Full head shot selfie. These words instill the same dread in me as big deadline or final exam due. I love being behind the camera and focusing, but I find myself taking only 2 kinds of shots in front of the camera; over the top theatrical or lump.
Great bed head!
I should smile more maybe? (Nothing is gonna help the guy behind my shoulder though..!)
Then I thought, ok extensions!
I can be Goldilocks or Rapunzel and channel my inner diva! And of course, linen is perfect for this. Linen is marvelous!
I want to show the world how amazing this fibre is and what it can do. Yes it is rough, but only at the start. It will not be quite so harsh when it becomes 10 or even 100 year old linen so beloved and cherished in families. But to last, it has to be strong. The fibre has to start strong.
Flax starts as a very delicate and beautiful plant.
There are 2 basic varieties of flax; plants for seed and (my favorite) fibre varieties. I use Louet Super Fine Flax Top. It has a 12″-18″ staple length which makes it quite a challenge to spin, my drafting zone can be longer than my arms can stretch.

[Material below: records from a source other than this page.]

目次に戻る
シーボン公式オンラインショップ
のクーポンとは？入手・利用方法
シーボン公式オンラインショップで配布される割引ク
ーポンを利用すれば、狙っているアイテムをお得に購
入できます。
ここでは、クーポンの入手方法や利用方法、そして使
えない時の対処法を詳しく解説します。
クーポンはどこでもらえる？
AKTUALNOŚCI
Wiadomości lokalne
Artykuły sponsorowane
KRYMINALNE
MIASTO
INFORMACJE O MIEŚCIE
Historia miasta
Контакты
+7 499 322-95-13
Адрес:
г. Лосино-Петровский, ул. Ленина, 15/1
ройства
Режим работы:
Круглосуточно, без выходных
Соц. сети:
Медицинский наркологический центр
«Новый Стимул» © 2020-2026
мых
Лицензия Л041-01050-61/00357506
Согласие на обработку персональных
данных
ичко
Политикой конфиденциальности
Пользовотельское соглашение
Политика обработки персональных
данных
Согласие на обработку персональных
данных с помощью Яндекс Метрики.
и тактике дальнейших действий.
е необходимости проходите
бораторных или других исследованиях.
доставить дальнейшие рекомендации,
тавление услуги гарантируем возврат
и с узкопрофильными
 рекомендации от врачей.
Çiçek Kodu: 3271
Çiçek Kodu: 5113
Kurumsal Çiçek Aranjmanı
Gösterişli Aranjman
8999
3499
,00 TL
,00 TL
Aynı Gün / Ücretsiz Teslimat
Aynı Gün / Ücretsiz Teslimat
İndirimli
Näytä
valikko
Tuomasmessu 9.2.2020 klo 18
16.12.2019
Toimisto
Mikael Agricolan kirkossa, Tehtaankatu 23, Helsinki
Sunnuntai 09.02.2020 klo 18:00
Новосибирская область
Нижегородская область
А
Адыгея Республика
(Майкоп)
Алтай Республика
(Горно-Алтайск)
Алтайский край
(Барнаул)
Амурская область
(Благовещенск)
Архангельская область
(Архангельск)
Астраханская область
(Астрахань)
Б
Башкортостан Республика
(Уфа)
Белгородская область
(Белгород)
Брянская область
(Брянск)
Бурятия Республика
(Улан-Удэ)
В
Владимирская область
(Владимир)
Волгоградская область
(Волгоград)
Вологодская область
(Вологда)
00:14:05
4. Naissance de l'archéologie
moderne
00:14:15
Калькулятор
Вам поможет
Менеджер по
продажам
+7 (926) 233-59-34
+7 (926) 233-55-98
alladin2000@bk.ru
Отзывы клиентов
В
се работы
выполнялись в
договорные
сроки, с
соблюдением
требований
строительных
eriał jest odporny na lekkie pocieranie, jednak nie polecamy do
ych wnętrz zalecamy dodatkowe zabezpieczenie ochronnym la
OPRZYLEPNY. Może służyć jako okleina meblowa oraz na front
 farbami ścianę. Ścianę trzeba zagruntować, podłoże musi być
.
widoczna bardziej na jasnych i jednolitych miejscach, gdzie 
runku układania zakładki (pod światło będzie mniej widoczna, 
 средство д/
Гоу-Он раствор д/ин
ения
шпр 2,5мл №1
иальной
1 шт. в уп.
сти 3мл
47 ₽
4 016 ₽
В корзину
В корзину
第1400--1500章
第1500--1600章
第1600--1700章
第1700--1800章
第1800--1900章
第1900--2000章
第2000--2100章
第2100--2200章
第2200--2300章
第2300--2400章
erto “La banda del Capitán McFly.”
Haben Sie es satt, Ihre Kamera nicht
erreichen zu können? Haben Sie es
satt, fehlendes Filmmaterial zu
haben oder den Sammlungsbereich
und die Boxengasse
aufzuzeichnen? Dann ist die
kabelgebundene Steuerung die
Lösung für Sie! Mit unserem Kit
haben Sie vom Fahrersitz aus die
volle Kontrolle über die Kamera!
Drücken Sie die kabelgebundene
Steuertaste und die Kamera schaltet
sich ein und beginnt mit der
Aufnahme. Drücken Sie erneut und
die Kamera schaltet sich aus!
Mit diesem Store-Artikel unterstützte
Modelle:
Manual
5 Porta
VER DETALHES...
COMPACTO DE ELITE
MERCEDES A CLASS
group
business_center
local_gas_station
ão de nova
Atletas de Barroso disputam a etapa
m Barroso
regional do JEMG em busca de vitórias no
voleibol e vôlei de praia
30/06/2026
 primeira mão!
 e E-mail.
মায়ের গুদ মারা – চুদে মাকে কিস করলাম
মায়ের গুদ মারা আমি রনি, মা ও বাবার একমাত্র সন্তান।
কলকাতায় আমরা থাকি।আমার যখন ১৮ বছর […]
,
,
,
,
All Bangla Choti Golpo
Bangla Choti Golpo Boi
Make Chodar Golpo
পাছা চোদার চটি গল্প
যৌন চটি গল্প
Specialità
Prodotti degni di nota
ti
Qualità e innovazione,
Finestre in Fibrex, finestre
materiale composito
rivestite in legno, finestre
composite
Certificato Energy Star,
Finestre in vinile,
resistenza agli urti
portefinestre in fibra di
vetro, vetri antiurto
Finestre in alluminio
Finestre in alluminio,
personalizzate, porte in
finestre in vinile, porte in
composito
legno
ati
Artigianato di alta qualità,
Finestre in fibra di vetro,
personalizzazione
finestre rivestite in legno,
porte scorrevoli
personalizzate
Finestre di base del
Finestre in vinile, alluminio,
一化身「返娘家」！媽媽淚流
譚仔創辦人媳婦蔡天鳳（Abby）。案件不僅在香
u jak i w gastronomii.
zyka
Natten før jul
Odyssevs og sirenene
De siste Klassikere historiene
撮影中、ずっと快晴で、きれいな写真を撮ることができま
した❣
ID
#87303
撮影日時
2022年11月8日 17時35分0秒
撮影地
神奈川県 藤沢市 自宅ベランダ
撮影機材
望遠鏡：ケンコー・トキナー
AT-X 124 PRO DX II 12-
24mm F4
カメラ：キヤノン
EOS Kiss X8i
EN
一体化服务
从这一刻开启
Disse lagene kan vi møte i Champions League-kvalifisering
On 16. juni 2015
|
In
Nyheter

To help I use a distaff. The one in the right of the picture below is my favorite hand carved antique distaff.
Spinning on a wheel or with a spindle, try both! Without a distaff there is simply more waste fibre. I started with dry spinning, but much prefer the wet spun product (once I got the hang of it). You can also try using the wet towel method, or blending with different fibres, linen makes the fibre stronger.
I like linen for many different purposes, so I spin both thick and thin yarns.
(3 ply handspun)
Natural fibres are my environmental favourite, but occasionally I love to inject and work with a bit of colour. I’m always practicing that thick and thin!
I made the 3 colour hand spun yarn in the background to try out handspun linen socks!
I never have enough, but I can’t help but use my handspun in my weavings.
I hope you will all join me in 2016 on my path to spin straw into gold, and look good while doing it!